The reported content is given under the Metadata Attributes, where each attribute has an ID (which relates to the Metadata Attribute with the same ID defined in the Metadata Structure Definition). Some attributes are presentational only, such as Quality, Collection Methodology, and Integrity. Other attributes have content. All attributes support multilingual text with the exception of SOURCE (the last attribute) whose content is simple text (not partitioned by locale).

The report would can be presented in a dissemination environment as a readable document, like metadata is presented in the IMF DSBB.


Finding Reference Metadata

When a Metadata Report is saved to the Fusion Registry, it's presence is immediately reflected in the structure or structures to which it relates. Any structure which has associated reference metadata will provide links back to each Metadata Report (SDMX 3.0 formats only). Therefore a report against a specific Dataflow will result in that Dataflow linking back to the Metadata Report. The link is generated dynamically by the Fusion Registry, and as such the owner of the Dataflow does not need to take any action to maintain this link. If the Metadata Report is deleted, the link is removed. If the Metadata Report is against multiple structures, then multiple links are created, one for each structure.

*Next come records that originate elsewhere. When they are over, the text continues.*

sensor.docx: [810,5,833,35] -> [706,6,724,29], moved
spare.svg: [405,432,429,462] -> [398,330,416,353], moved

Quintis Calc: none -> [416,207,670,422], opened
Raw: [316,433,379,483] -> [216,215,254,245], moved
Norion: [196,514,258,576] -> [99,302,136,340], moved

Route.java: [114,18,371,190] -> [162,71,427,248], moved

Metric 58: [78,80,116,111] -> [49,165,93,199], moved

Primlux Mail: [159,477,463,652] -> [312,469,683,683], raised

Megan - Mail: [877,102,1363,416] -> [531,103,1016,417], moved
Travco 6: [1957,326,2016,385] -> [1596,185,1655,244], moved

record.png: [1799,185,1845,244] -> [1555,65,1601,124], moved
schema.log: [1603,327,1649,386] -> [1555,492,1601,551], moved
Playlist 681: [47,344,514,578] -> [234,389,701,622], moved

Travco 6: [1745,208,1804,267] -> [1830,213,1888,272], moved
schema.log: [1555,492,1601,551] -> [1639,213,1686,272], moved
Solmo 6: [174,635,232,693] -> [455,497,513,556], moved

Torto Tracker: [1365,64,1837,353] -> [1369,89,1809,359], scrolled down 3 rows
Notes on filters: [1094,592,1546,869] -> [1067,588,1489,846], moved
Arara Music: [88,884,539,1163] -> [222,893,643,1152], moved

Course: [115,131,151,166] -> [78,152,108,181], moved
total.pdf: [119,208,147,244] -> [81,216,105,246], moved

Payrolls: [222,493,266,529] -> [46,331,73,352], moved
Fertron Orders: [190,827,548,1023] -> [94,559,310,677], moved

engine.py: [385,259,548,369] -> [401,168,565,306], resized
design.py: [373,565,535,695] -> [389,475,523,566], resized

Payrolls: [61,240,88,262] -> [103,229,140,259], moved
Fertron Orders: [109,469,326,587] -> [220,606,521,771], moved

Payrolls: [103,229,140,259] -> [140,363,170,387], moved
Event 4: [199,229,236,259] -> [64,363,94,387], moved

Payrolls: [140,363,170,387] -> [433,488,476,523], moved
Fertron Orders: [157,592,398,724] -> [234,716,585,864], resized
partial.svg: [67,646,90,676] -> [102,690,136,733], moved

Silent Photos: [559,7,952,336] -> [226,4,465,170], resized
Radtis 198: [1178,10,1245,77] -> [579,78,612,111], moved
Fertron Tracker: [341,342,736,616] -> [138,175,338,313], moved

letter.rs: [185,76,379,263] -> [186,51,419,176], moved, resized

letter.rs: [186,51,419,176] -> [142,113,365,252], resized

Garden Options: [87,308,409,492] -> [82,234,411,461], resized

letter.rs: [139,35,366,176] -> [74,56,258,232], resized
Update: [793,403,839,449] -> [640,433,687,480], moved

In addition to the linking mechanism, it is possible to find reference metadata by:

  1. Metadataflow (and optionally Metadata Provider),
  2. Unique Identifiers of the Report
  3. Structure

The SDMX REST Specification for metadata provides full details on the web services available for discovering reference metadata.

Maintaining Reference Metadata

The Fusion Registry provides web services to manage, find, and remove reference metadata.